**Exercise instructions**
Leaving the pictures aside, write out the whole listing below exactly.

**Available records**
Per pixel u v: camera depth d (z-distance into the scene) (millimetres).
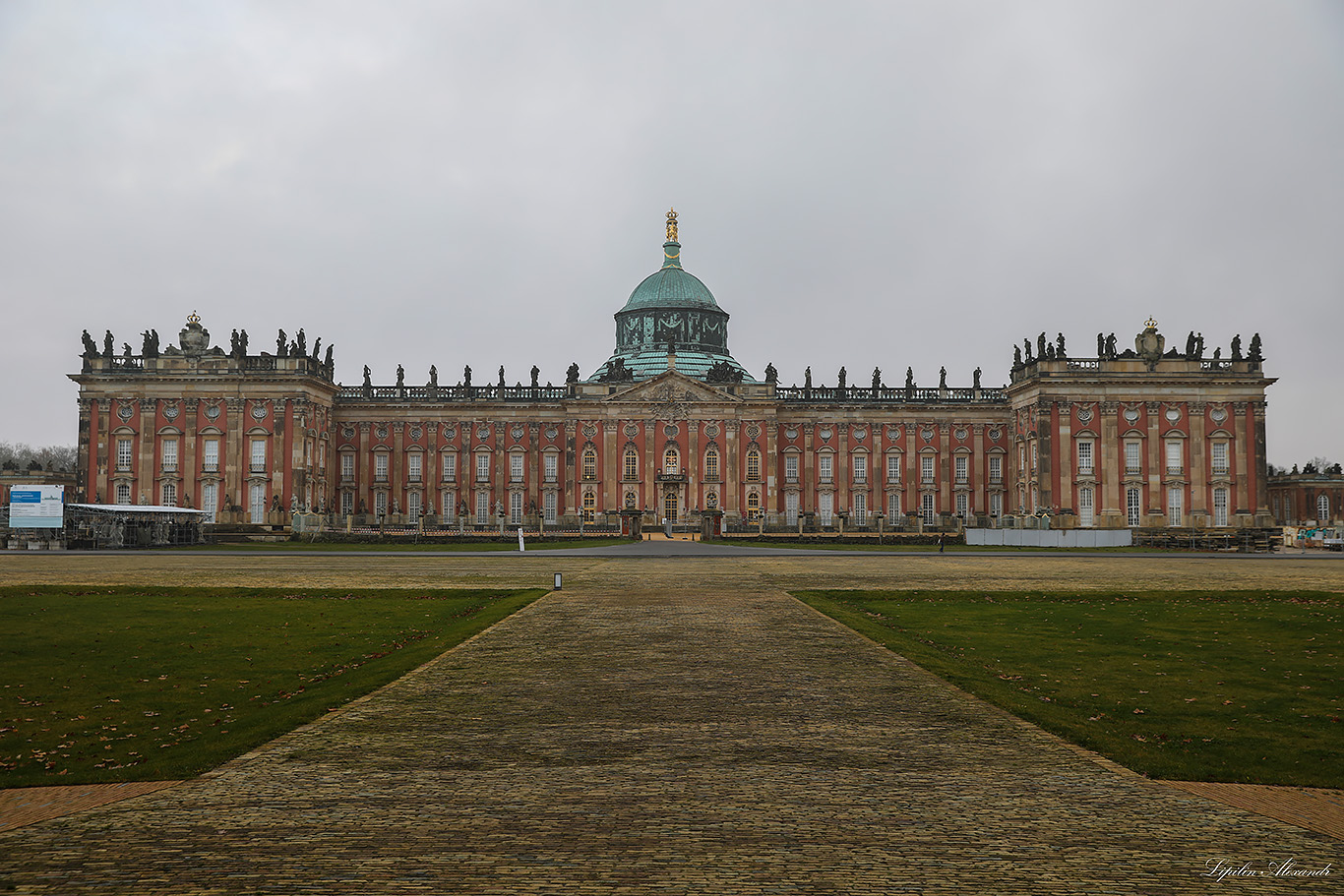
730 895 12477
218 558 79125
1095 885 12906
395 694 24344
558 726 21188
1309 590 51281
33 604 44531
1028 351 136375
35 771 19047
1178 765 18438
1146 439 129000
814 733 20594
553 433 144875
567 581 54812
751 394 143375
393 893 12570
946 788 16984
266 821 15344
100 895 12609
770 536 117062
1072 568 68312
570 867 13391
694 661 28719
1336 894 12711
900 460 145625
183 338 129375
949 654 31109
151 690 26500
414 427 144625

**Written response**
Per pixel u v: camera depth d (z-distance into the scene) (millimetres).
730 895 12477
218 558 79125
1095 885 12906
395 694 24344
558 726 21188
1309 590 51281
33 604 44531
1028 351 136375
35 771 19047
1178 765 18438
1146 439 129000
814 733 20594
553 433 144875
567 581 54812
751 394 143375
393 893 12570
946 788 16984
266 821 15344
100 895 12609
770 536 117062
1072 568 68312
570 867 13391
694 661 28719
1336 894 12711
900 460 145625
183 338 129375
949 654 31109
151 690 26500
414 427 144625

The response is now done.